Step 6: Central banks pump in cash to save the banks.
Step 7: Inflation rises, interest rates go up, and the economy stops.
At the moment, we are somewhere between step 4 and step 6. Today's stories reflect that gradual progression towards economic disaster.
It is a busy time at the Consumer Credit Counselling Service (CCCS) - a charity that helps people suffering for debt problems. During the first six months of this year, 161,558 individuals called its freephone helpline - an increase of 18.5 percent on the same period last year. Moreover, this is the highest level the charity has ever seen.
Even pensioners are not immune from the unfolding debt crisis. A recent survey showed that that 7 percent of all bankruptcies so far this year were among retired people. A recent report estimated that pensioners in Britain owed a total of £57bn, with the average pensioner racking up a debt of £5,900 in credit cards and loans. Another report estimates that a fifth of pensioners - more than a million people - are still saddled with a mortgage when they retire, with one in eight owing more than £50,000.
These numbers are a dire warning for the banks, if only they were smart enough to realise it. The vast majority of those pensioners that currently have mortgages, took out those loans when house prices were considerably lower in terms of income than they are now. If a fifth of all pensioners could not clear these mortgages while they were working, what hope is there for the current generation of home-debtors? The banks have gone too far; their lending standards have been too lax and now the banks face a growing long term default problem.

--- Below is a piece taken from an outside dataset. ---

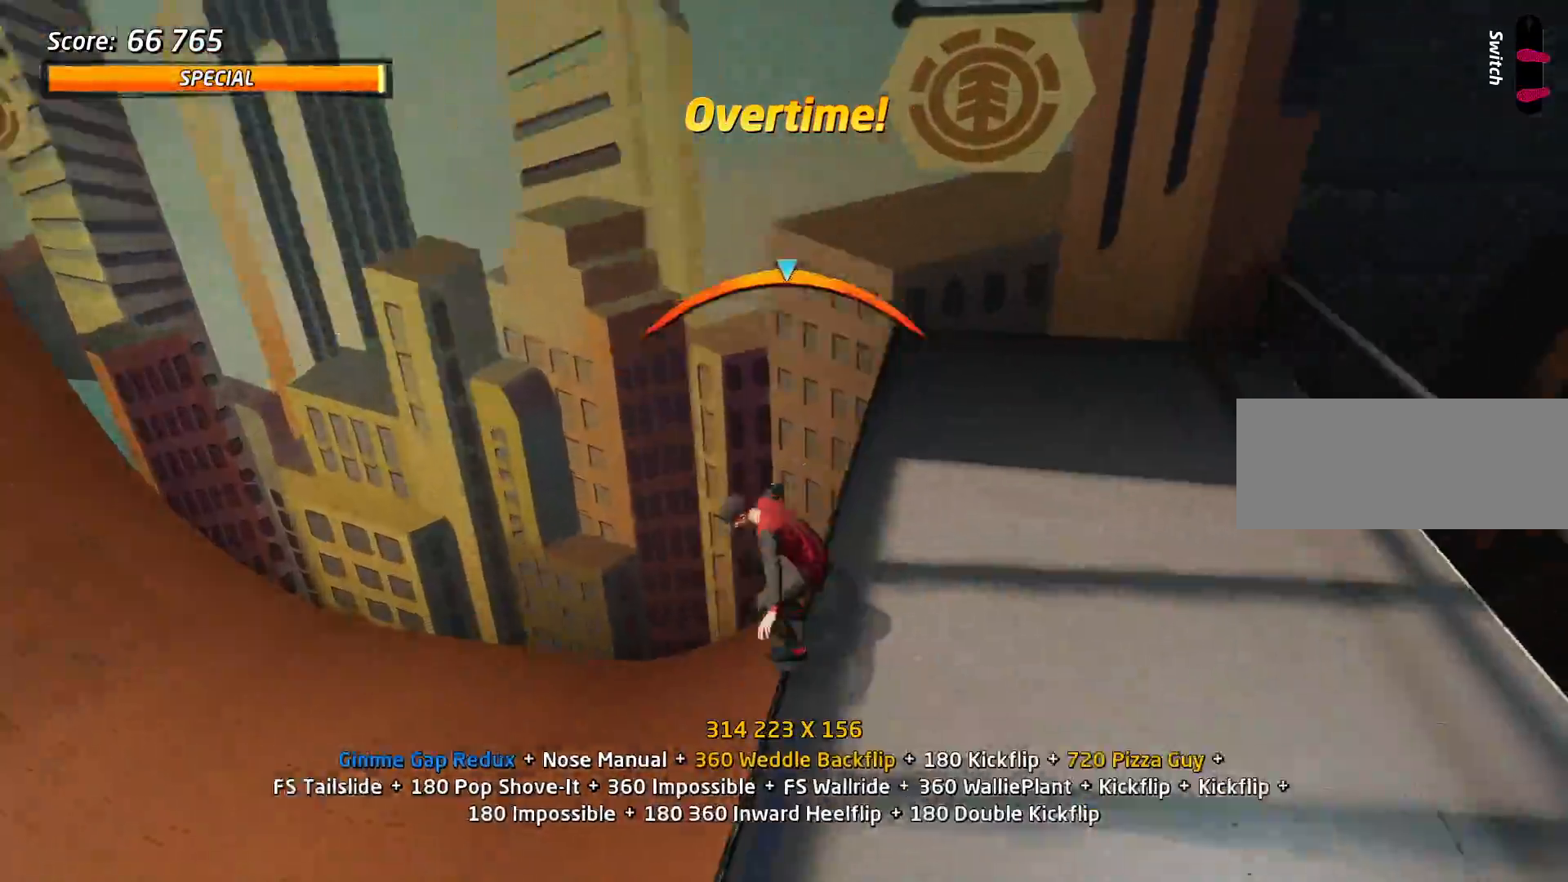
{"keys": ["d"], "events": [[117, "d", "up"], [450, "d", "down"]]}
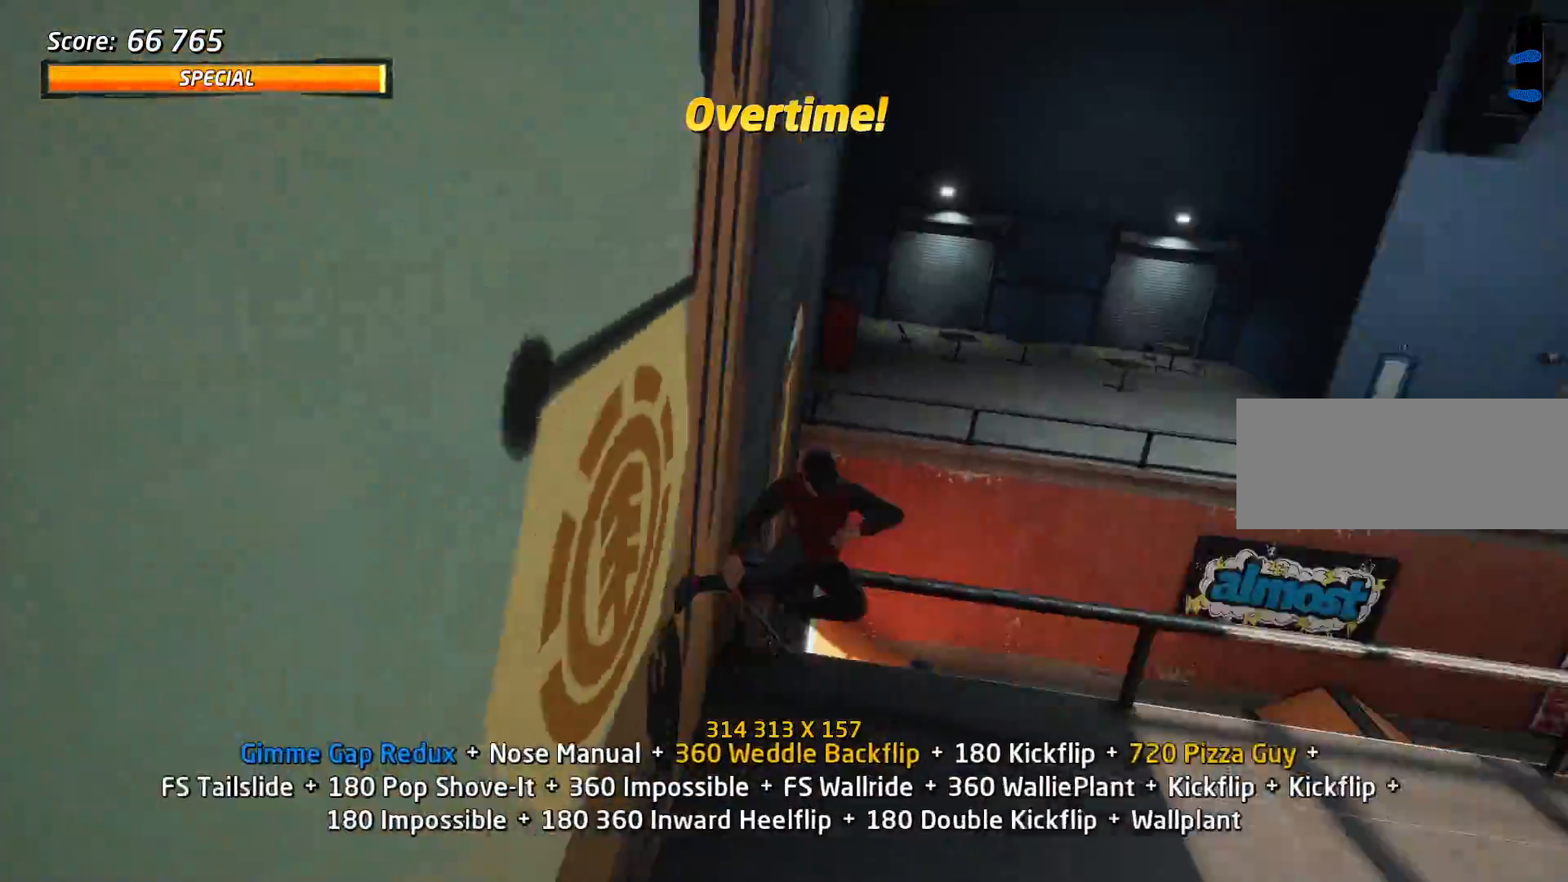
{"keys": ["d"], "events": []}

Given such stupid lending practices, is it any wonder there is a credit crunch?
The credit crunch nightmare
Central bankers are having nightmares at the moment, and the monster that visits them in their sleep is a banking crisis. When they walk up, central bankers rush down to the office and turn on the printing presses. The ECB are a particular case in point; it has promised to supply money markets with euro30 billion in one week funds.
Euro -interest rates are doing weird things. Yesterday, three-month euro rates rose to 4.72 per cent. Normally, three month rates should be closely tied to the ECB's policy rate, which currently stands at 4.0 per cent policy rate.
It is just one more sign that credit markets are seizing up. It is amazing just how much of this problem traces back to bloated and overvalued housing markets.
Money causes inflation
This credit crisis is a tad inconvenient for central banks. Inflation is already as elevated levels, and all that money rushing into "liquidity constrained" banks will end up pushing prices up. It is that old line from A Level economics rearing its ugly head again - "too much money, chasing too few goods equals inflation".
Economists at the ECB are being reminded of that old rule right now. Energy and food prices pushed inflation in Germany this month to the highest level since at least 1995. Economists are now forecasting that annual eurozone inflation would reach 3 per cent or above for the first time in more than six years. The US Federal Reserve faces an even more serious inflation problem. It is already at 3.5 per cent last month, and could approach 4 per cent in the coming months.
Do you earn £100,000+ a year?
Well, if you don't then forget about buying a house in London. The average price of a house in the capital is now a bone-crunching £318,000.
But help is at hand....
It seems that houses in London won't staying that £318,000 for very long. Prices are now falling rapidly. In October, prices in the capital fell by 0.6 percent. Well, if salaries can not rise to afford house prices, then house prices must fall to meet salaries. Of course, 0.6 percent only shaves off the ludicrous top of a lunatic market, but at least it is a start on the long road back to sanity.